◆ **Exercise instructions**
Here is the listing. Print it exactly.

+++++

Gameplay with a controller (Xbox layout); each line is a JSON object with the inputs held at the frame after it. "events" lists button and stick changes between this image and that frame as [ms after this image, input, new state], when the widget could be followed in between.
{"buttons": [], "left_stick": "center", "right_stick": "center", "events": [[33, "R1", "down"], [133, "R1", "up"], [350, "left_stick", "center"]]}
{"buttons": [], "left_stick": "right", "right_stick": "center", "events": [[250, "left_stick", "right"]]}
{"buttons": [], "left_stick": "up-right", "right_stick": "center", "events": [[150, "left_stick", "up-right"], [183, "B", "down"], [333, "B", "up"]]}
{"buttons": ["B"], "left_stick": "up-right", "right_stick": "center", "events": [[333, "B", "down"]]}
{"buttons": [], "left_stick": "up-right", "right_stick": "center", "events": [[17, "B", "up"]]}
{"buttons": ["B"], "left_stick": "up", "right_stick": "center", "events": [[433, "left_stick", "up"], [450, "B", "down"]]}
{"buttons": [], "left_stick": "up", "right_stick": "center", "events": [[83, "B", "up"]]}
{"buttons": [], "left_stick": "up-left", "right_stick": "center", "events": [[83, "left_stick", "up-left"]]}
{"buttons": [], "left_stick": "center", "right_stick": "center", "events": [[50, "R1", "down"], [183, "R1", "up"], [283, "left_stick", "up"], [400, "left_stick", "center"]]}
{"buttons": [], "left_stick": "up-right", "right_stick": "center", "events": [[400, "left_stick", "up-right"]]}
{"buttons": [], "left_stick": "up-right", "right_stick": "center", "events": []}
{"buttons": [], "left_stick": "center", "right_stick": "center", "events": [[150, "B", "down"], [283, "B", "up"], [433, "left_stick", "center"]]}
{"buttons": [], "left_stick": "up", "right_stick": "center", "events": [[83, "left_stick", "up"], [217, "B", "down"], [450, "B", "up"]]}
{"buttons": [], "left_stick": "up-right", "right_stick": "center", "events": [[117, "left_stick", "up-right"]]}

+++++

◆ **The answer**
Gameplay with a controller (Xbox layout); each line is a JSON object with the inputs held at the frame after it. "events" lists button and stick changes between this image and that frame as [ms after this image, input, new state], when the widget could be followed in between.
{"buttons": [], "left_stick": "center", "right_stick": "center", "events": [[33, "R1", "down"], [133, "R1", "up"], [350, "left_stick", "center"]]}
{"buttons": [], "left_stick": "right", "right_stick": "center", "events": [[250, "left_stick", "right"]]}
{"buttons": [], "left_stick": "up-right", "right_stick": "center", "events": [[150, "left_stick", "up-right"], [183, "B", "down"], [333, "B", "up"]]}
{"buttons": ["B"], "left_stick": "up-right", "right_stick": "center", "events": [[333, "B", "down"]]}
{"buttons": [], "left_stick": "up-right", "right_stick": "center", "events": [[17, "B", "up"]]}
{"buttons": ["B"], "left_stick": "up", "right_stick": "center", "events": [[433, "left_stick", "up"], [450, "B", "down"]]}
{"buttons": [], "left_stick": "up", "right_stick": "center", "events": [[83, "B", "up"]]}
{"buttons": [], "left_stick": "up-left", "right_stick": "center", "events": [[83, "left_stick", "up-left"]]}
{"buttons": [], "left_stick": "center", "right_stick": "center", "events": [[50, "R1", "down"], [183, "R1", "up"], [283, "left_stick", "up"], [400, "left_stick", "center"]]}
{"buttons": [], "left_stick": "up-right", "right_stick": "center", "events": [[400, "left_stick", "up-right"]]}
{"buttons": [], "left_stick": "up-right", "right_stick": "center", "events": []}
{"buttons": [], "left_stick": "center", "right_stick": "center", "events": [[150, "B", "down"], [283, "B", "up"], [433, "left_stick", "center"]]}
{"buttons": [], "left_stick": "up", "right_stick": "center", "events": [[83, "left_stick", "up"], [217, "B", "down"], [450, "B", "up"]]}
{"buttons": [], "left_stick": "up-right", "right_stick": "center", "events": [[117, "left_stick", "up-right"]]}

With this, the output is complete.